[BEGIN Data extract]

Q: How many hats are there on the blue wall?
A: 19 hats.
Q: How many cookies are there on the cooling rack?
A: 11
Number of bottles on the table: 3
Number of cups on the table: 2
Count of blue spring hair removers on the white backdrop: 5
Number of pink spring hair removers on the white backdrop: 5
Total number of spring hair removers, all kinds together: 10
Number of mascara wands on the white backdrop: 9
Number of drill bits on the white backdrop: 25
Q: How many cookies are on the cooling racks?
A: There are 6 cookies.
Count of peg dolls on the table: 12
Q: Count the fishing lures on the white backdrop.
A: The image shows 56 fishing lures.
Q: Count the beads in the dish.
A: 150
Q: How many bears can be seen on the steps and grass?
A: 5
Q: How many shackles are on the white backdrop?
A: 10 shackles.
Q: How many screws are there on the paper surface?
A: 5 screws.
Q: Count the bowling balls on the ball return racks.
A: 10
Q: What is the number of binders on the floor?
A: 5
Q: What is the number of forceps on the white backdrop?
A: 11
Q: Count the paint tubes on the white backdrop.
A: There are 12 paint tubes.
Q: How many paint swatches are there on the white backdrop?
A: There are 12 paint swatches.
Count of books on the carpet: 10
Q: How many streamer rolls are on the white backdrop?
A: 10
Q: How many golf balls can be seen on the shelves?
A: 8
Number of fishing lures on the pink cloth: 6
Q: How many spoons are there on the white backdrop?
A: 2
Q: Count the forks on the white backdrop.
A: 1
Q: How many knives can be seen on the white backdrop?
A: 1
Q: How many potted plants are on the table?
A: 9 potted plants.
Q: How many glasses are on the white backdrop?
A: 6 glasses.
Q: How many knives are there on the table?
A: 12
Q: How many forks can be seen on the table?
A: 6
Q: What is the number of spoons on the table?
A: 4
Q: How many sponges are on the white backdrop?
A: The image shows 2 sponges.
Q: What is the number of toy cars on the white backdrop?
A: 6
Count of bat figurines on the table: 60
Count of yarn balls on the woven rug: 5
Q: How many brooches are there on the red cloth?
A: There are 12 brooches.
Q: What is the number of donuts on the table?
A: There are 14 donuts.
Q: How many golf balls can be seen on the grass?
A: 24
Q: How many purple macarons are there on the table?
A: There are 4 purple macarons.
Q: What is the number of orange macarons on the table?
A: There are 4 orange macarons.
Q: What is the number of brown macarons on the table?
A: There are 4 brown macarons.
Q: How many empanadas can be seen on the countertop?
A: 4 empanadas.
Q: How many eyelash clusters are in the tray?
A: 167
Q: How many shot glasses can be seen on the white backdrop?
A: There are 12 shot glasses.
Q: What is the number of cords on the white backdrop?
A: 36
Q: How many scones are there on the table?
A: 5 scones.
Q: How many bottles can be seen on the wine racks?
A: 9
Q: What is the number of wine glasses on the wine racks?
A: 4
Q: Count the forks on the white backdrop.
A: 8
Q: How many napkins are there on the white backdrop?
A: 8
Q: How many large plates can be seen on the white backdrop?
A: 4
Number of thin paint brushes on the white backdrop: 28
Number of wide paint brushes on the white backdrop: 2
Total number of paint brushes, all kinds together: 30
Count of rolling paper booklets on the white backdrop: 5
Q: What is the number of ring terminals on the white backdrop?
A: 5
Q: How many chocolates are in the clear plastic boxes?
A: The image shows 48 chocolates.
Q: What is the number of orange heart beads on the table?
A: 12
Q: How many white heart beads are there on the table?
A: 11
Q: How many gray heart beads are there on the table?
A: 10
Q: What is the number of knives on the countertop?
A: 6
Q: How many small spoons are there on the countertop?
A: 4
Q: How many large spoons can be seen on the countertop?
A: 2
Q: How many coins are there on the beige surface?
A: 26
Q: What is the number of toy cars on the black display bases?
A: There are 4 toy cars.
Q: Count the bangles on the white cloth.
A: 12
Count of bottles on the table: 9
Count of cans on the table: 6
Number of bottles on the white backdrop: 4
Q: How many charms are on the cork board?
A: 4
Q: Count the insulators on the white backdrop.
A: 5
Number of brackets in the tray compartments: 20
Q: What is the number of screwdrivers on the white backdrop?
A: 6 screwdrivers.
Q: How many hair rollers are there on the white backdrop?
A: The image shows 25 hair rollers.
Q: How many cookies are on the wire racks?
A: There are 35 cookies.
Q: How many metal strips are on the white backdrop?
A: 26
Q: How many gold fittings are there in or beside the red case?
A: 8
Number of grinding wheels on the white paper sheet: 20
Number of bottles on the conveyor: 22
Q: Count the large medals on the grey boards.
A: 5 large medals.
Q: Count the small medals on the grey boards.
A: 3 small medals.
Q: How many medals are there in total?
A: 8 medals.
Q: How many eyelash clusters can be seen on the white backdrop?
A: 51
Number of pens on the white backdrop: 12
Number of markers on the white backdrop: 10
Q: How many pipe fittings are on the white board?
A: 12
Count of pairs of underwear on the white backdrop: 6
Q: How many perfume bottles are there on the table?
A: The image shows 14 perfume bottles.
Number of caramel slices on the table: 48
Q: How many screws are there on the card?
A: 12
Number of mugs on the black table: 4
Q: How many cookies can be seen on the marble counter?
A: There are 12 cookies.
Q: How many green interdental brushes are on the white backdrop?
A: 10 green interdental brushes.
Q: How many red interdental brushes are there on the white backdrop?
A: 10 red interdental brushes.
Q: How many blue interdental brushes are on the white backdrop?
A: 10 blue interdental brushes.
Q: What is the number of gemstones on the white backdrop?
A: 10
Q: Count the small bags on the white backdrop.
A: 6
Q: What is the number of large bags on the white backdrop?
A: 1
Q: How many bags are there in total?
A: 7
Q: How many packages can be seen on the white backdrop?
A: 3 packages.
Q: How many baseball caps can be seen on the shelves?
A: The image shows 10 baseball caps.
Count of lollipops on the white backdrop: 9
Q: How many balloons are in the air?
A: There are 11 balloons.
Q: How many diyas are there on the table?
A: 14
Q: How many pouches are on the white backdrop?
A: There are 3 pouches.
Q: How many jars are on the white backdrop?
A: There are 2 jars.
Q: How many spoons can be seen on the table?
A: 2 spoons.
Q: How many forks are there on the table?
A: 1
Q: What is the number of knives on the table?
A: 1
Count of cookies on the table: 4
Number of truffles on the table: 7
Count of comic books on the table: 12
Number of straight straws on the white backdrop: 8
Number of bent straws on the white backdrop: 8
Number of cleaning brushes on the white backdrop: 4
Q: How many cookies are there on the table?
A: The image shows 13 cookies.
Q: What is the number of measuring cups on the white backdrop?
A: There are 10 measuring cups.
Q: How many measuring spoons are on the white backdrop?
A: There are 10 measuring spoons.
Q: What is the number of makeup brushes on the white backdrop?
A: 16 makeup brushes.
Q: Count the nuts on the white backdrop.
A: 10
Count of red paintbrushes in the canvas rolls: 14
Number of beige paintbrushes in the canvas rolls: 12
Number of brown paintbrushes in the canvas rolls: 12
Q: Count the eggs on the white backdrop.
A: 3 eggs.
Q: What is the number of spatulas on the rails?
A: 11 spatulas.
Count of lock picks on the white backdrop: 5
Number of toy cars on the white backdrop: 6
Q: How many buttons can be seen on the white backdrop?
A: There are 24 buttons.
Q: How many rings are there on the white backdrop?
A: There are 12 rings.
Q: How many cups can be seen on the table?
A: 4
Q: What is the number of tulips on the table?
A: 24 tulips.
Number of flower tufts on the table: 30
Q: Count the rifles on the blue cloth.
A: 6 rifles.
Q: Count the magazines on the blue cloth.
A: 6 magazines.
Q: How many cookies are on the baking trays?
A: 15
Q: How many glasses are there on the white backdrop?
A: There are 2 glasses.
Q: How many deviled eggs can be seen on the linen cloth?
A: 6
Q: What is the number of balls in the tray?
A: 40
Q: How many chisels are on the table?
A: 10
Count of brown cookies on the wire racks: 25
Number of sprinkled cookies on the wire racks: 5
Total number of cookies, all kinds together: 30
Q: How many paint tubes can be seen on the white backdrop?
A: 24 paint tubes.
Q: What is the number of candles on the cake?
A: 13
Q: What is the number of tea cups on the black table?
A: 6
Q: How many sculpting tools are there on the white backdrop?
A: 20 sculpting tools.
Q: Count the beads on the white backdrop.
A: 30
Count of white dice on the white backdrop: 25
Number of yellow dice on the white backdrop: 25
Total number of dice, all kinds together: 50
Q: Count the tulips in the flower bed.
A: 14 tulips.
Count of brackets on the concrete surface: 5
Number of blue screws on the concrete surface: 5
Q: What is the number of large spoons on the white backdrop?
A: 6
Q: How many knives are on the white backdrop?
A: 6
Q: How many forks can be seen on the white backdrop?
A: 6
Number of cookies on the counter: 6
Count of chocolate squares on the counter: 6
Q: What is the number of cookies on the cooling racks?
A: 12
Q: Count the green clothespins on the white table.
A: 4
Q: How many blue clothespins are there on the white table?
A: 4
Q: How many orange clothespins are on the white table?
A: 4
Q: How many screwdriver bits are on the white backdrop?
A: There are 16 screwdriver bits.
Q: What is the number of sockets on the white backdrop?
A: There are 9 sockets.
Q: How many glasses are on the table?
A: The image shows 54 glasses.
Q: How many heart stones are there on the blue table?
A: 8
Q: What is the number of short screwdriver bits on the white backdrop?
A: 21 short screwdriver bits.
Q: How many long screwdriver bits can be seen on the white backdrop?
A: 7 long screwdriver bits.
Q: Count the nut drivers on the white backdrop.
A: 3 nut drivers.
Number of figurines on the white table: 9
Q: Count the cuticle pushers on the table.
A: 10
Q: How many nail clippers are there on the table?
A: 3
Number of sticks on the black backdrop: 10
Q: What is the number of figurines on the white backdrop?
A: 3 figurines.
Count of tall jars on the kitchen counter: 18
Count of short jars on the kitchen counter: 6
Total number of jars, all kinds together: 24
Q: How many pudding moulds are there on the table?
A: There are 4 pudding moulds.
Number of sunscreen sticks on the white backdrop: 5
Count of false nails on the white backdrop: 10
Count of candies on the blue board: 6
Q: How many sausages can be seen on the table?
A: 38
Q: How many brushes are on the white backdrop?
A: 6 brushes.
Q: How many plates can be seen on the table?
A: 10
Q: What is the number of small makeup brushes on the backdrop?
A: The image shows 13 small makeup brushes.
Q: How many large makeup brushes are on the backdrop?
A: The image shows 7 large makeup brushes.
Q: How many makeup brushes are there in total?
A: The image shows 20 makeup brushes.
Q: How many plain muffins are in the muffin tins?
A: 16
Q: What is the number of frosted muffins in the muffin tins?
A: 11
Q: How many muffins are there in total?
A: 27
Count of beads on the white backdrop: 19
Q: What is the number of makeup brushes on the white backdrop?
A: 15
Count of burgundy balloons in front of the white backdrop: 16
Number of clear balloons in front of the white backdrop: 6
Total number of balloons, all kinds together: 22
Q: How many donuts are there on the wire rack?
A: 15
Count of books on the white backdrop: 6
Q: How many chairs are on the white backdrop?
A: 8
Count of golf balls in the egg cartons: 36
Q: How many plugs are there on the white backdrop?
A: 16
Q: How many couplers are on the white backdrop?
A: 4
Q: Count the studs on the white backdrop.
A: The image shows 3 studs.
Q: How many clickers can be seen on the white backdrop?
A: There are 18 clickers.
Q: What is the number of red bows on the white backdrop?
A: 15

[END Data extract]

▸ **Do this**
Extract each line from the items above that contains the string "muffins". Letter case must match.

▸ **Response to the task**
Q: How many plain muffins are in the muffin tins?
Q: What is the number of frosted muffins in the muffin tins?
Q: How many muffins are there in total?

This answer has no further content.